For many locals, the feature they most miss when they move away from Broken Hill is the sky. “It seems so close and is such a wide vista with nothing blocking it,” says Esther La Rovere, who was born and raised here. “I used to lie upside down, look up at the sky and watch the sun rise and imagine it was setting over the ocean.” The daughter of Italian immigrants, Esther left Broken Hill at 18 and for two decades pursued an interest in the visual arts, played music in a band, became involved in festival and event production and travelled.
Twelve months ago, like many Broken Hill expats who successfully forge lives and careers elsewhere, Esther returned. Drawn back, in part, by the sky and other elements of the quintessential outback landscape, she’s joined a surging local tourism industry.
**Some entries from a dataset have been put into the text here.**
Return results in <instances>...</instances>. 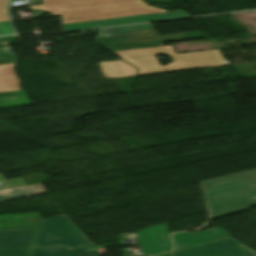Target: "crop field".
Wrapping results in <instances>:
<instances>
[{
    "label": "crop field",
    "instance_id": "obj_1",
    "mask_svg": "<svg viewBox=\"0 0 256 256\" xmlns=\"http://www.w3.org/2000/svg\"><path fill=\"white\" fill-rule=\"evenodd\" d=\"M43 5L31 6L62 16V24L116 17L167 12L150 7L142 0H42Z\"/></svg>",
    "mask_w": 256,
    "mask_h": 256
},
{
    "label": "crop field",
    "instance_id": "obj_2",
    "mask_svg": "<svg viewBox=\"0 0 256 256\" xmlns=\"http://www.w3.org/2000/svg\"><path fill=\"white\" fill-rule=\"evenodd\" d=\"M210 219L256 205V169L199 182Z\"/></svg>",
    "mask_w": 256,
    "mask_h": 256
},
{
    "label": "crop field",
    "instance_id": "obj_3",
    "mask_svg": "<svg viewBox=\"0 0 256 256\" xmlns=\"http://www.w3.org/2000/svg\"><path fill=\"white\" fill-rule=\"evenodd\" d=\"M139 68L137 75L228 65L219 50L176 54L171 45L113 52ZM165 53L173 62L159 64L154 54Z\"/></svg>",
    "mask_w": 256,
    "mask_h": 256
},
{
    "label": "crop field",
    "instance_id": "obj_4",
    "mask_svg": "<svg viewBox=\"0 0 256 256\" xmlns=\"http://www.w3.org/2000/svg\"><path fill=\"white\" fill-rule=\"evenodd\" d=\"M90 243L86 236L63 215L43 219L34 247L67 246Z\"/></svg>",
    "mask_w": 256,
    "mask_h": 256
},
{
    "label": "crop field",
    "instance_id": "obj_5",
    "mask_svg": "<svg viewBox=\"0 0 256 256\" xmlns=\"http://www.w3.org/2000/svg\"><path fill=\"white\" fill-rule=\"evenodd\" d=\"M202 37L199 31L157 37L154 31L96 38L110 51L162 45L161 42Z\"/></svg>",
    "mask_w": 256,
    "mask_h": 256
},
{
    "label": "crop field",
    "instance_id": "obj_6",
    "mask_svg": "<svg viewBox=\"0 0 256 256\" xmlns=\"http://www.w3.org/2000/svg\"><path fill=\"white\" fill-rule=\"evenodd\" d=\"M172 256H256L232 237L172 252Z\"/></svg>",
    "mask_w": 256,
    "mask_h": 256
},
{
    "label": "crop field",
    "instance_id": "obj_7",
    "mask_svg": "<svg viewBox=\"0 0 256 256\" xmlns=\"http://www.w3.org/2000/svg\"><path fill=\"white\" fill-rule=\"evenodd\" d=\"M137 234L139 245L144 256H150L171 250L167 223L137 231Z\"/></svg>",
    "mask_w": 256,
    "mask_h": 256
},
{
    "label": "crop field",
    "instance_id": "obj_8",
    "mask_svg": "<svg viewBox=\"0 0 256 256\" xmlns=\"http://www.w3.org/2000/svg\"><path fill=\"white\" fill-rule=\"evenodd\" d=\"M185 16H188V15L183 10H180V11L159 13V14H150V15H142V16L117 18V19H108V20H100V21L66 24V25H62V28H63V31H67V30L101 27V26H109V25H118V24L160 20V19H168V18H177V17H185Z\"/></svg>",
    "mask_w": 256,
    "mask_h": 256
},
{
    "label": "crop field",
    "instance_id": "obj_9",
    "mask_svg": "<svg viewBox=\"0 0 256 256\" xmlns=\"http://www.w3.org/2000/svg\"><path fill=\"white\" fill-rule=\"evenodd\" d=\"M228 236L225 230L216 227L196 233H175L172 234V239L174 241L175 251Z\"/></svg>",
    "mask_w": 256,
    "mask_h": 256
},
{
    "label": "crop field",
    "instance_id": "obj_10",
    "mask_svg": "<svg viewBox=\"0 0 256 256\" xmlns=\"http://www.w3.org/2000/svg\"><path fill=\"white\" fill-rule=\"evenodd\" d=\"M39 229L0 231V249L33 248Z\"/></svg>",
    "mask_w": 256,
    "mask_h": 256
},
{
    "label": "crop field",
    "instance_id": "obj_11",
    "mask_svg": "<svg viewBox=\"0 0 256 256\" xmlns=\"http://www.w3.org/2000/svg\"><path fill=\"white\" fill-rule=\"evenodd\" d=\"M100 69L105 79L132 76L136 74L137 69L128 65L122 60L99 62Z\"/></svg>",
    "mask_w": 256,
    "mask_h": 256
},
{
    "label": "crop field",
    "instance_id": "obj_12",
    "mask_svg": "<svg viewBox=\"0 0 256 256\" xmlns=\"http://www.w3.org/2000/svg\"><path fill=\"white\" fill-rule=\"evenodd\" d=\"M46 192L41 183L0 191V201Z\"/></svg>",
    "mask_w": 256,
    "mask_h": 256
},
{
    "label": "crop field",
    "instance_id": "obj_13",
    "mask_svg": "<svg viewBox=\"0 0 256 256\" xmlns=\"http://www.w3.org/2000/svg\"><path fill=\"white\" fill-rule=\"evenodd\" d=\"M31 104L25 91L0 94V108L16 107Z\"/></svg>",
    "mask_w": 256,
    "mask_h": 256
},
{
    "label": "crop field",
    "instance_id": "obj_14",
    "mask_svg": "<svg viewBox=\"0 0 256 256\" xmlns=\"http://www.w3.org/2000/svg\"><path fill=\"white\" fill-rule=\"evenodd\" d=\"M153 30L150 24L100 29L97 37Z\"/></svg>",
    "mask_w": 256,
    "mask_h": 256
},
{
    "label": "crop field",
    "instance_id": "obj_15",
    "mask_svg": "<svg viewBox=\"0 0 256 256\" xmlns=\"http://www.w3.org/2000/svg\"><path fill=\"white\" fill-rule=\"evenodd\" d=\"M70 252L67 247L33 248L32 256H75Z\"/></svg>",
    "mask_w": 256,
    "mask_h": 256
},
{
    "label": "crop field",
    "instance_id": "obj_16",
    "mask_svg": "<svg viewBox=\"0 0 256 256\" xmlns=\"http://www.w3.org/2000/svg\"><path fill=\"white\" fill-rule=\"evenodd\" d=\"M31 249L0 250V256H30Z\"/></svg>",
    "mask_w": 256,
    "mask_h": 256
},
{
    "label": "crop field",
    "instance_id": "obj_17",
    "mask_svg": "<svg viewBox=\"0 0 256 256\" xmlns=\"http://www.w3.org/2000/svg\"><path fill=\"white\" fill-rule=\"evenodd\" d=\"M1 183L3 184L4 187L0 188V190L25 185L21 178L11 179L7 181H3Z\"/></svg>",
    "mask_w": 256,
    "mask_h": 256
},
{
    "label": "crop field",
    "instance_id": "obj_18",
    "mask_svg": "<svg viewBox=\"0 0 256 256\" xmlns=\"http://www.w3.org/2000/svg\"><path fill=\"white\" fill-rule=\"evenodd\" d=\"M74 254L76 256H99L100 255L97 249L75 252Z\"/></svg>",
    "mask_w": 256,
    "mask_h": 256
},
{
    "label": "crop field",
    "instance_id": "obj_19",
    "mask_svg": "<svg viewBox=\"0 0 256 256\" xmlns=\"http://www.w3.org/2000/svg\"><path fill=\"white\" fill-rule=\"evenodd\" d=\"M13 33L7 22L0 23V35H6Z\"/></svg>",
    "mask_w": 256,
    "mask_h": 256
},
{
    "label": "crop field",
    "instance_id": "obj_20",
    "mask_svg": "<svg viewBox=\"0 0 256 256\" xmlns=\"http://www.w3.org/2000/svg\"><path fill=\"white\" fill-rule=\"evenodd\" d=\"M92 248H96V246L94 244H88V245H85V246H82V247L72 248V249H69V250L71 252H74V251H80V250H86V249H92Z\"/></svg>",
    "mask_w": 256,
    "mask_h": 256
},
{
    "label": "crop field",
    "instance_id": "obj_21",
    "mask_svg": "<svg viewBox=\"0 0 256 256\" xmlns=\"http://www.w3.org/2000/svg\"><path fill=\"white\" fill-rule=\"evenodd\" d=\"M159 256H171V253H167V254H163V255H159Z\"/></svg>",
    "mask_w": 256,
    "mask_h": 256
},
{
    "label": "crop field",
    "instance_id": "obj_22",
    "mask_svg": "<svg viewBox=\"0 0 256 256\" xmlns=\"http://www.w3.org/2000/svg\"><path fill=\"white\" fill-rule=\"evenodd\" d=\"M3 180H5V179H4L3 176L0 174V181H3Z\"/></svg>",
    "mask_w": 256,
    "mask_h": 256
}]
</instances>
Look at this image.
Well before the drought broke, Broken Hill’s tourism numbers were rising despite a downturn in domestic tourism elsewhere. In 2008–09 a record 203,000 people passed through the doors of the city’s Visitor Information Centre. The rain has helped keep the industry vibrant since, and figures from small tourist attractions indicate it remains buoyant.
Swept up by the positive mood, Esther joined family and friends to buy and reopen an iconic Broken Hill establishment known from the 1970s as Mario’s Palace. It was built in 1889 during Broken Hill’s earliest boom period when the town produced one-third of the world’s silver.
Today it’s best known for its eccentrically flamboyant interior design with walls covered in renaissance-style images: notably, a second-floor ceiling interpretation of Botticelli’s Birth of Venus that featured in the 1994 Australian movie The Adventures of Priscilla, Queen of the Desert.
The hotel is rumoured to have a direct underground connection with tunnels worked by miners on the line of lode during the late 1800s. It’s not surprising early miners may have sneaked across to the Palace during shifts to make their working life a little more tolerable. Without air-conditioning, ventilation and other technologies that make modern underground mines less hostile, early miners faced a dirty, sweaty, rat-infested 12 hours in candlelight hundreds of metres underground.